Murder at Union Station - Margaret Truman [64]
“Again?” she’d said when he announced he was going out for dinner with Geoff.
“What do you mean, again? I haven’t had dinner with Geoff in a while.”
“It has nothing to do with whether it’s dinner, Rich. It has to do with my never being with you. You’re either holed up listening to your tapes or reading the proofs—God, don’t you know what’s in the book by now?—or slinking off to meet with your buddy.” She said buddy as though describing a venomous snake.
His anger was rising and he tried to keep it in check, but failed, the way he always seemed to during confrontations with his father.
“Damn it, Kathryn, you pick the worst times to get on your high horse and criticize me. You know damn well I’m getting close to making all the work pay off, and Geoff Lowe is the reason for it. Now just shut up and leave me alone.”
“Shut up? You’re telling me to shut up? Who the hell do you think you are, Rich? What ever happened to the Rich Marienthal I fell in love with?”
“He’s standing right here, Kathryn. He’s no different, but you are, and I’m sick and tired of your goddamn harping about Geoff Lowe and what I do for a living. You don’t like it, then get the hell out.”
She fought back tears as she stomped into the bedroom, threw on a jacket, grabbed her purse, and stormed from the apartment, slamming the door behind her.
He’d wanted to run after her, say he was sorry, patch it up, get her to understand that what he was going through wasn’t easy. It would be over soon and they could get back to the way it had been between them in the beginning. He wanted to tell her that he wouldn’t be involved with Lowe if he didn’t need him at the moment. The truth was—and he couldn’t admit this to Kathryn, at least not yet—was that he hated Lowe as much as she did, and couldn’t wait for it to be over, when their mutual using of each other would end.
He left the apartment twenty minutes later and walked off his anger—but not his unhappiness—on his way to the Hyatt Regency Hotel on Capitol Hill. He rode the elevator to the roof level, and entered the virtually empty Capitol View Restaurant, where Geoff Lowe sat alone at the bar, a half-consumed martini in front of him.

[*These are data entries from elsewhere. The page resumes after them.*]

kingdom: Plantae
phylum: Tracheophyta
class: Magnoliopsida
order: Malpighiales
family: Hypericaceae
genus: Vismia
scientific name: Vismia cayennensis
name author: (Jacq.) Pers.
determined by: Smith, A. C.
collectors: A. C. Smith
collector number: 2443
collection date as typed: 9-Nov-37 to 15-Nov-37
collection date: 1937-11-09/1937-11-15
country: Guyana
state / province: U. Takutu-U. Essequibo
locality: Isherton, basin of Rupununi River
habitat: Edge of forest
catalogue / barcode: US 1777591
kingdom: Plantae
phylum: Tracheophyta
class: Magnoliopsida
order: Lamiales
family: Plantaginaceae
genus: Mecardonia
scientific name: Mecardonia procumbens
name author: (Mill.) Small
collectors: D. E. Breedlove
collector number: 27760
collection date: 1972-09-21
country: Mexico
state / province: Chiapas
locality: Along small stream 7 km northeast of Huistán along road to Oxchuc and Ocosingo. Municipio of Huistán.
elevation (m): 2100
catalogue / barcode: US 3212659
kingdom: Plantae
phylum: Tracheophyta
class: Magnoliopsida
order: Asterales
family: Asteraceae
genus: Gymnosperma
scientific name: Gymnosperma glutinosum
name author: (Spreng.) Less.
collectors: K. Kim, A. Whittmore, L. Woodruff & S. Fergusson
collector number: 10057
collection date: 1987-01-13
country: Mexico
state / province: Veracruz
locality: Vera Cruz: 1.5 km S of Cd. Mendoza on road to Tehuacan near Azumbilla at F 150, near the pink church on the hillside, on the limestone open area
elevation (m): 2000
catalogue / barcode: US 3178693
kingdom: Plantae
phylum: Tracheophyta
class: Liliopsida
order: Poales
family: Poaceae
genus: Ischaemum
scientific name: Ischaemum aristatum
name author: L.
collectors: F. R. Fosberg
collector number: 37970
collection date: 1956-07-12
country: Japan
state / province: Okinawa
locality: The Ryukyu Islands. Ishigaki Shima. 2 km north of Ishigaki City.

“Hey, buddy, how goes it?” Lowe asked as Marienthal took a stool next to him.
“All right,” Marienthal replied.
Bob McIntyre, leaning against the back bar watching a baseball game on the plasma TV, greeted Rich.
“A beer,” Rich said.
“We’ll be over there, Bobby,” Lowe said to the bartender, pointing to a leather couch in a corner of the room.
“Mei will bring it over,” McIntyre said, indicating the martini.
“So, ready for the big day?” Lowe asked after they’d settled on the couch.
“No,” Marienthal said, thinking of Kathryn and wishing he were with her.
“No?” Lowe said, laughing, as the waitress delivered his drink and Marienthal’s beer. “What do you mean, no?”
“Nothing,” Marienthal said. “Look, Geoff, considering everything that’s happened, I—”
“What everything, Rich?”
“Russo getting killed. The guy who did it getting killed. Maybe we should—”
Lowe turned abruptly, his face less than a foot from Rich’s. “Am I hearing right, Rich? Am I hearing that you’re getting cold feet? If I am—”
“Wait a minute,” Marienthal said, pulling back. “Hear me out. That’s all I ask, just hear me out.”
Lowe leaned back and sipped his drink. “Go ahead,” he said. “I’m hearing you out.”
Marienthal thought for a moment before saying, “I’m having second thoughts about Louis, Geoff.”
“Second thoughts? About what?”
“About maybe he exaggerated. You know, he was getting old and he was sick. I mean, Geoff, you’re about to take down a president.”
Lowe held up a hand to silence Marienthal. He surveyed the room before saying, “You’re wrong, Rich. We are about to do that. It doesn’t matter how old or sick Russo was. It doesn’t matter if he exaggerated.